A tag is basically an identifying label that you can use to identify an AWS resource. A tag usually includes a key and value. For example, if you were to tag AWS virtual machine instances (e.g., Role), a key could be Role. Some values for the Role key might include Web Server or Mail Server. AWS lists the limitations and provides instructions on key creation.
The No. The No. Let’s not forget AWS for a second and focus on something we all know: photos.
Let’s say I have a folder on the hard drive that contains two photos. It would be unnecessary to tag the photos since there are only two of them. It should be easy to distinguish the photos, especially if each photo is given a descriptive name.
What if the folder suddenly has 20,000 photos instead only two? Worse, what if all those photos have names like DSC0001234 Without a way to identify the photo, it would be nearly impossible to locate the one you are looking for.
This is where tags come in. You can search for specific attributes with tags. As an example, EC2 instances come with a Role tag. This tag makes it easy to locate Web server locations.
Tags can be very useful, but they can also get out of control. It is important to have a plan in place that will govern your use of tags. There is no one tagging taxonomy that will work for all situations. There are best practices you should follow.
First, think about the purpose of your tags and how they will be used. Although it might be tempting to add a million tags to every object, I have found that a small number of well-thought-out tags are more effective than a lot of semi-random ones. Let me give an example.
Last week, I was in Colorado to learn wilderness survival and space medicine. I won’t go into too much detail, but there were many simulations where a spacecraft crashed in remote areas. The crew had to take care of each other’s injuries and survive in wilderness until help arrived. As you might expect, many of the participants took a lot of pictures.
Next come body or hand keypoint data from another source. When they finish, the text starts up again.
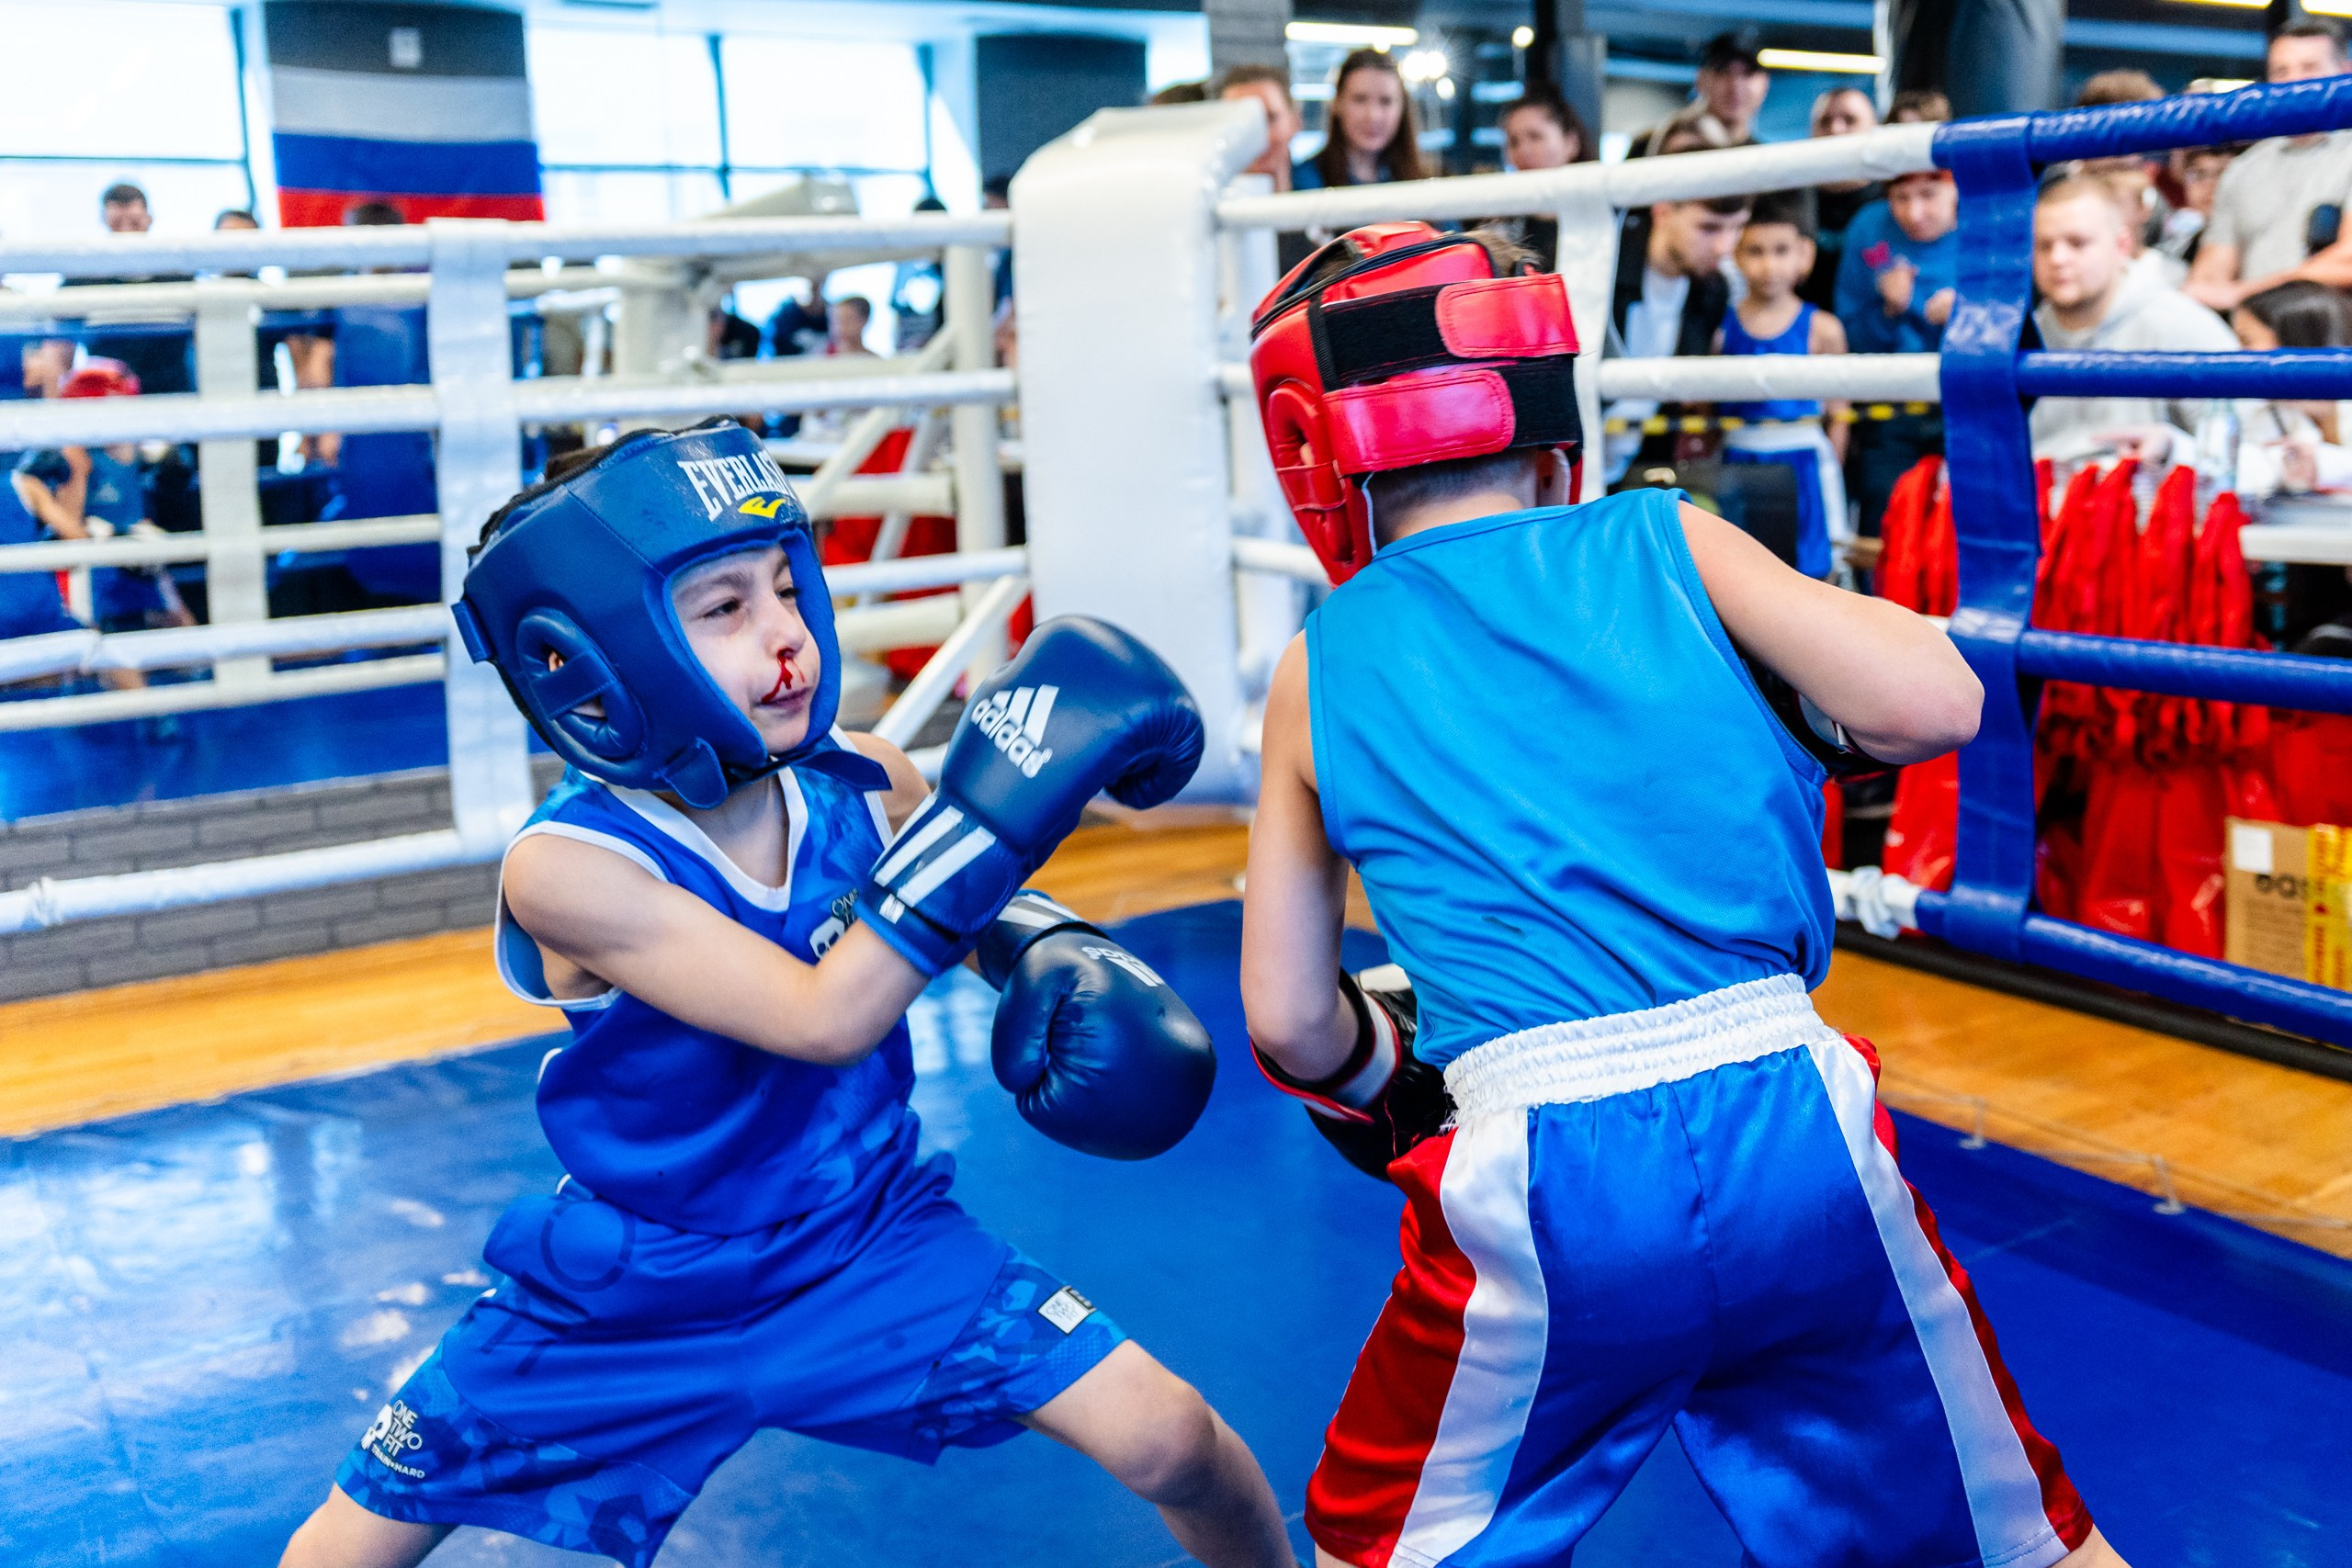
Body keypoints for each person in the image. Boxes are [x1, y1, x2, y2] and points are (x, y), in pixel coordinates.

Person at [1240, 220, 2127, 1568]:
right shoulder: (1669, 537)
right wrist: (1796, 711)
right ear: (1548, 410)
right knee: (2021, 1539)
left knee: (1376, 1544)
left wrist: (1388, 1071)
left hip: (1547, 1174)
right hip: (1801, 1116)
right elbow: (1942, 698)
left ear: (1313, 447)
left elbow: (1293, 1019)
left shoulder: (1321, 659)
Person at [278, 420, 1289, 1568]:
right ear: (600, 654)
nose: (786, 637)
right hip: (631, 1294)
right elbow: (825, 1014)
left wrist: (1044, 945)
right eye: (722, 610)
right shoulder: (568, 870)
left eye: (784, 589)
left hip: (865, 1241)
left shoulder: (865, 780)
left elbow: (960, 915)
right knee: (355, 1545)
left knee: (1173, 1439)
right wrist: (1000, 816)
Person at [2028, 173, 2236, 468]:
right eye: (2044, 246)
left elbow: (2266, 454)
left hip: (2148, 508)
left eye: (2078, 243)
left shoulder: (2181, 324)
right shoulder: (2023, 336)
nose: (2058, 258)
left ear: (2122, 245)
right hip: (2045, 507)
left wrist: (2174, 448)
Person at [1716, 191, 1852, 577]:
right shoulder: (1721, 331)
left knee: (1812, 572)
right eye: (1755, 251)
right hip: (1738, 459)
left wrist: (1830, 475)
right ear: (1737, 255)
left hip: (1804, 463)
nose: (1768, 265)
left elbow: (1839, 415)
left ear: (1803, 254)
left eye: (1781, 250)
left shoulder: (1823, 330)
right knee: (1737, 574)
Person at [11, 362, 193, 637]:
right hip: (88, 556)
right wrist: (77, 472)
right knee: (87, 630)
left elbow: (161, 489)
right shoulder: (66, 453)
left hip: (134, 548)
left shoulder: (142, 447)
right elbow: (67, 531)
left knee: (179, 621)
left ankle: (202, 671)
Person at [2188, 20, 2352, 314]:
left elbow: (2348, 261)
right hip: (2254, 341)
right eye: (2281, 71)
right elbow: (2210, 275)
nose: (2294, 82)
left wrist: (2246, 293)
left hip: (2331, 340)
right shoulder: (2245, 167)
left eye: (2309, 68)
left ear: (2344, 73)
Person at [1836, 165, 1960, 535]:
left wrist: (1970, 320)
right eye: (1901, 198)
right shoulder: (1870, 227)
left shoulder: (1987, 224)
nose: (1914, 212)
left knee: (1961, 520)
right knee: (1885, 515)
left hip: (1964, 403)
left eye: (1928, 195)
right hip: (1889, 403)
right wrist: (1888, 311)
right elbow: (1851, 337)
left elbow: (2022, 323)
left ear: (1956, 189)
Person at [1603, 191, 1752, 483]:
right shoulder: (1603, 266)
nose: (1725, 247)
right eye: (1708, 228)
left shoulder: (1713, 290)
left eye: (1737, 227)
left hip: (1643, 464)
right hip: (1574, 465)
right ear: (1662, 212)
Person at [2230, 280, 2352, 494]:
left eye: (2247, 341)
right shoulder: (2257, 408)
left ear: (2296, 343)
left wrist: (2325, 464)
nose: (2237, 354)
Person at [1484, 92, 1594, 271]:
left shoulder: (1604, 222)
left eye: (1535, 137)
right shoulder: (1500, 229)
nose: (1523, 151)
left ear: (1571, 143)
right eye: (1514, 142)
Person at [1297, 49, 1428, 190]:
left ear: (1403, 108)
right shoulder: (1304, 181)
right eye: (1360, 99)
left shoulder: (1427, 181)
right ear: (1337, 103)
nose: (1373, 116)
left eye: (1386, 101)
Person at [1805, 85, 1883, 309]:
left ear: (1873, 129)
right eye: (1825, 121)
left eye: (1850, 120)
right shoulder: (1792, 199)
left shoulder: (1892, 202)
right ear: (1811, 131)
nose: (1836, 129)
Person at [1633, 30, 1767, 156]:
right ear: (1701, 80)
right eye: (1723, 72)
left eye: (1748, 73)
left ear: (1764, 84)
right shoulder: (1653, 143)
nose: (1735, 86)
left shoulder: (1765, 161)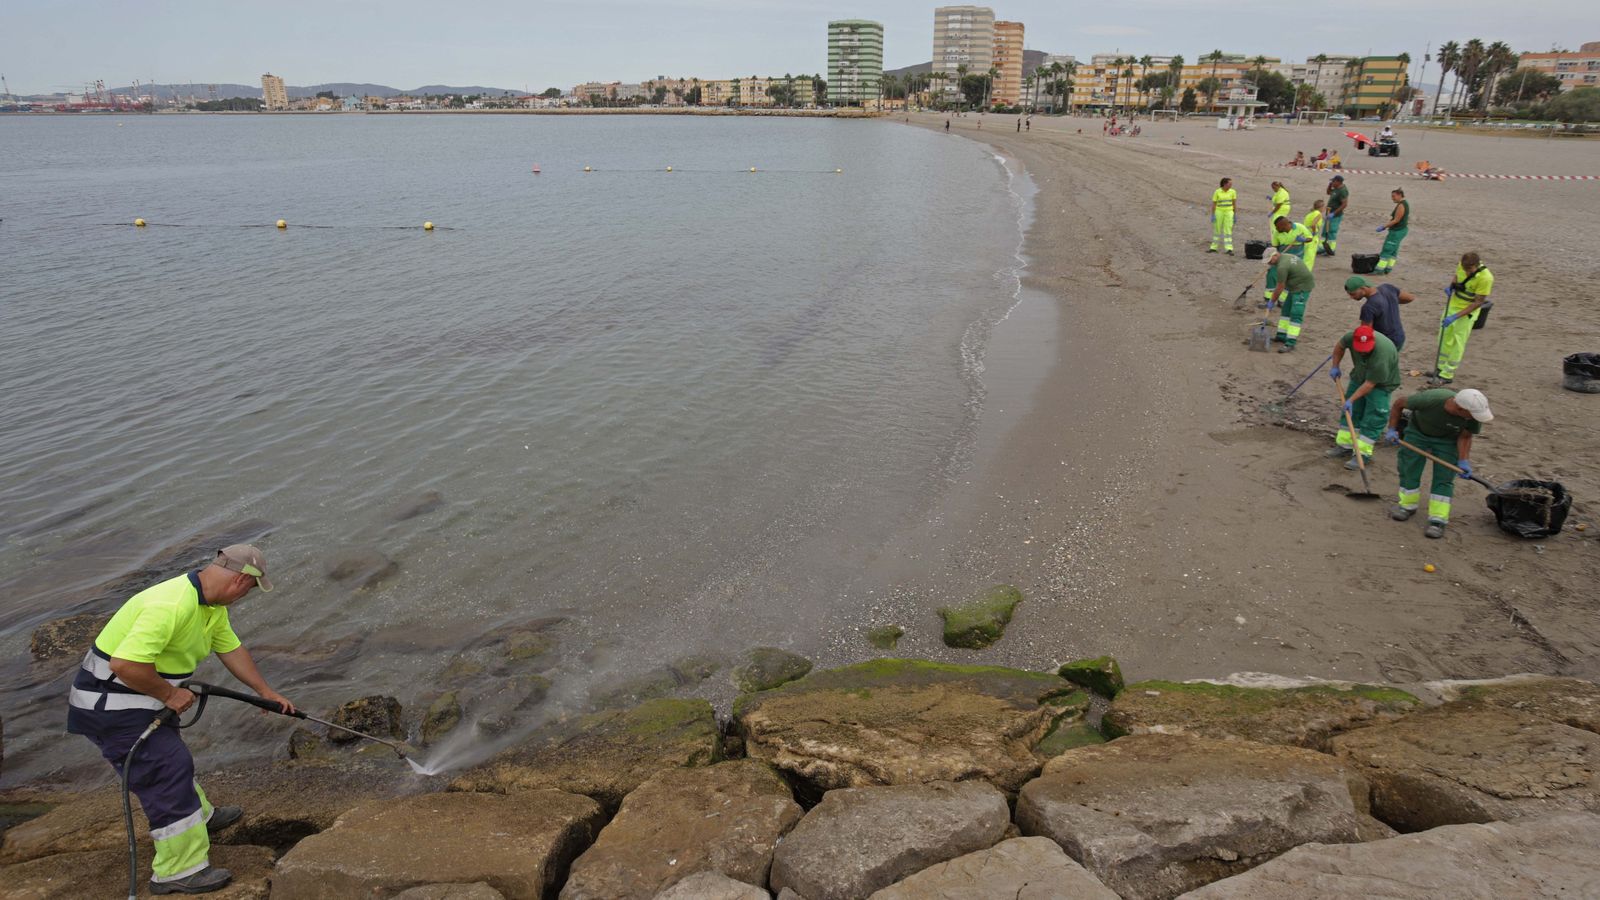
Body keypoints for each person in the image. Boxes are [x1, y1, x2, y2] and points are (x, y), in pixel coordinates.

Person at [66, 545, 294, 895]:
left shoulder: (210, 606)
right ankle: (178, 870)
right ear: (239, 581)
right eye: (250, 589)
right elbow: (124, 666)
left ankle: (198, 819)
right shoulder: (171, 604)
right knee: (165, 769)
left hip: (141, 698)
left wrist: (265, 691)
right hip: (111, 707)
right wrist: (170, 695)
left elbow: (230, 648)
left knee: (170, 759)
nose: (246, 597)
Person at [1384, 388, 1493, 539]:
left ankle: (1438, 519)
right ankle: (1407, 506)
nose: (1475, 417)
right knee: (1409, 469)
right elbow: (1398, 404)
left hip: (1448, 441)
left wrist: (1463, 460)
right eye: (1471, 415)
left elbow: (1465, 436)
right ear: (1460, 409)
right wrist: (1392, 429)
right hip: (1418, 433)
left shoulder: (1473, 415)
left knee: (1444, 477)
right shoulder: (1430, 400)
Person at [1327, 324, 1401, 469]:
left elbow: (1369, 385)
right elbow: (1339, 347)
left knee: (1373, 417)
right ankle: (1345, 445)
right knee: (1350, 412)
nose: (1363, 352)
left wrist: (1350, 400)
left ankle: (1362, 454)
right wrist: (1335, 365)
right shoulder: (1350, 336)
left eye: (1366, 350)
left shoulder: (1382, 354)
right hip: (1360, 376)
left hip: (1381, 384)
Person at [1432, 251, 1494, 385]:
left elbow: (1478, 302)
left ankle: (1448, 374)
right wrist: (1451, 287)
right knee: (1444, 337)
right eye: (1465, 269)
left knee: (1457, 342)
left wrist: (1456, 316)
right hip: (1453, 305)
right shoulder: (1462, 265)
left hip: (1467, 311)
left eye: (1469, 270)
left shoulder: (1486, 278)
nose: (1466, 272)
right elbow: (1456, 277)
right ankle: (1440, 368)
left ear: (1477, 265)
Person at [1344, 276, 1414, 351]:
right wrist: (1392, 302)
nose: (1351, 297)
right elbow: (1410, 298)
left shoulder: (1368, 307)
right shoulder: (1388, 288)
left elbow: (1366, 333)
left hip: (1384, 344)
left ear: (1363, 288)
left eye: (1353, 294)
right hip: (1399, 337)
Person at [1266, 245, 1315, 352]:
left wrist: (1272, 301)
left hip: (1302, 288)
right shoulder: (1285, 256)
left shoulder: (1282, 267)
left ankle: (1290, 342)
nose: (1269, 263)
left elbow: (1279, 287)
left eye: (1269, 260)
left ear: (1275, 255)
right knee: (1286, 311)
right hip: (1294, 286)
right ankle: (1281, 335)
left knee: (1296, 313)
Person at [1263, 215, 1315, 306]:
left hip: (1295, 259)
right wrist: (1272, 259)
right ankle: (1269, 298)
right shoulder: (1277, 232)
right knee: (1271, 274)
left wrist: (1304, 240)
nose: (1276, 229)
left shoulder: (1299, 227)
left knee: (1289, 279)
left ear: (1284, 225)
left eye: (1278, 227)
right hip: (1281, 258)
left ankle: (1282, 300)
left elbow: (1310, 238)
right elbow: (1274, 246)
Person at [1374, 188, 1409, 274]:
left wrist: (1384, 226)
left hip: (1397, 231)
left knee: (1387, 250)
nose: (1392, 198)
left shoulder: (1401, 205)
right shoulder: (1404, 204)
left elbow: (1396, 220)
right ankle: (1388, 268)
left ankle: (1379, 270)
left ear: (1399, 195)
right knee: (1393, 251)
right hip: (1401, 230)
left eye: (1393, 196)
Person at [1209, 177, 1238, 254]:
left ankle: (1229, 249)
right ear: (1225, 184)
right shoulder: (1217, 192)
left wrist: (1235, 214)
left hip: (1229, 212)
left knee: (1228, 230)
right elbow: (1214, 204)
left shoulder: (1233, 192)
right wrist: (1213, 214)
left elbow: (1234, 203)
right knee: (1217, 229)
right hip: (1219, 211)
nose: (1231, 185)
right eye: (1230, 183)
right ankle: (1213, 248)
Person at [1323, 175, 1349, 256]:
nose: (1332, 182)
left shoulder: (1342, 191)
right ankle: (1323, 248)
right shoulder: (1336, 189)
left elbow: (1344, 204)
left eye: (1333, 181)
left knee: (1332, 231)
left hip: (1335, 215)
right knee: (1325, 231)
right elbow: (1328, 192)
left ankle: (1331, 249)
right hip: (1329, 213)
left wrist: (1334, 213)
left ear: (1338, 182)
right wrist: (1330, 185)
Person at [1302, 199, 1326, 272]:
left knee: (1305, 255)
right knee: (1310, 257)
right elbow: (1313, 224)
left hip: (1305, 235)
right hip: (1312, 237)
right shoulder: (1318, 214)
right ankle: (1306, 272)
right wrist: (1314, 231)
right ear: (1321, 207)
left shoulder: (1310, 214)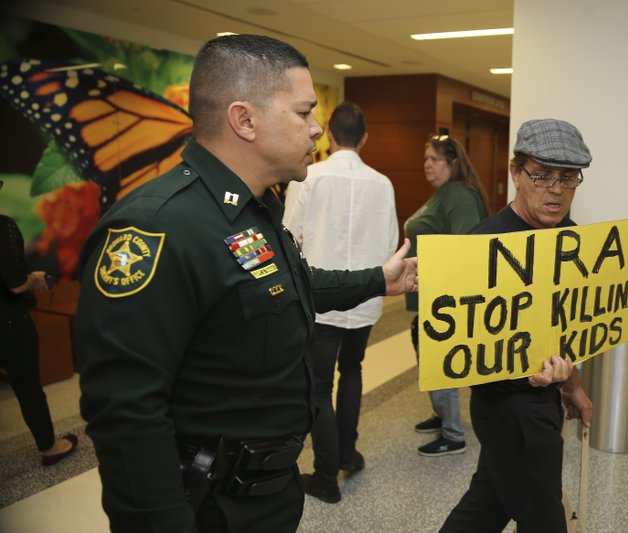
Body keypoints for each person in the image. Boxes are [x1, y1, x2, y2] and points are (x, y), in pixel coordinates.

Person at [73, 35, 417, 533]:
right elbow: (126, 415)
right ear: (245, 120)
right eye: (303, 114)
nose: (318, 129)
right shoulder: (159, 229)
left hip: (269, 493)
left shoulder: (252, 212)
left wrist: (377, 280)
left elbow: (286, 288)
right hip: (210, 506)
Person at [439, 119, 594, 533]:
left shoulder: (573, 241)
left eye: (568, 177)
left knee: (488, 501)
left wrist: (571, 384)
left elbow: (565, 326)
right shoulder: (482, 245)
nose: (556, 189)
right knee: (544, 518)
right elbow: (457, 346)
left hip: (544, 403)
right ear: (515, 172)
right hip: (506, 406)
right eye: (541, 175)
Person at [282, 101, 398, 503]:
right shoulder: (382, 183)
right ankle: (348, 452)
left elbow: (287, 235)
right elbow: (389, 244)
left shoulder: (309, 176)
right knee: (353, 369)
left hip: (321, 297)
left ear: (328, 135)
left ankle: (326, 476)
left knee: (317, 386)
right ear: (364, 138)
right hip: (365, 296)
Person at [405, 134, 489, 457]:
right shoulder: (444, 194)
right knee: (428, 355)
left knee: (441, 361)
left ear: (452, 164)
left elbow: (465, 248)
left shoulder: (458, 195)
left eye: (434, 159)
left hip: (445, 296)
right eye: (425, 158)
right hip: (429, 293)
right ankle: (442, 417)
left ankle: (453, 435)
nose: (427, 164)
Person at [0, 180, 78, 467]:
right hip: (8, 322)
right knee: (27, 385)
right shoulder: (3, 226)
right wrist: (34, 278)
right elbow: (16, 284)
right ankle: (50, 447)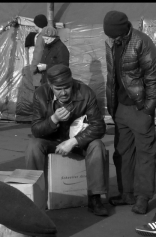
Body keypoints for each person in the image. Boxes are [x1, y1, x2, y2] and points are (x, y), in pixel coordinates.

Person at [25, 64, 108, 217]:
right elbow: (36, 130)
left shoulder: (85, 92)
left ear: (72, 83)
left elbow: (99, 127)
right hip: (52, 140)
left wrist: (73, 141)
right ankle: (33, 194)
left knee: (97, 145)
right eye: (58, 89)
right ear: (50, 86)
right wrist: (53, 119)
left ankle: (95, 198)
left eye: (67, 87)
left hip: (78, 141)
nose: (63, 93)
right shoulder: (40, 94)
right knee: (34, 145)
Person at [103, 10, 156, 215]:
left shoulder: (141, 42)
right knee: (122, 153)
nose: (111, 39)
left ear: (123, 30)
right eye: (109, 36)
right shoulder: (111, 42)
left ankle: (142, 197)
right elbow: (112, 75)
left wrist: (148, 108)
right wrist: (112, 106)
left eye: (114, 35)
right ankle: (126, 193)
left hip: (140, 108)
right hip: (119, 105)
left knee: (145, 154)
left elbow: (154, 77)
Imagine how some of those photos might be tagged.
It is possible to tag pictures based on who is there, when the pictures were taken, whether they were taken at night or day, whether the crew was in spacecraft at the accident site or parachuted out — the list goes on.
In establishing a tag structure, my philosophy is to think about what I will search for in 20 years. 20 years from now, I might not be able to recall whether some simulations were conducted at night or whether parachutes were used. Even if those details are recollected, I won’t likely be looking for the term parachutist.
I would rather be interested in finding the photos from that space medicine class. It can also be labor-intensive to add tags to every image.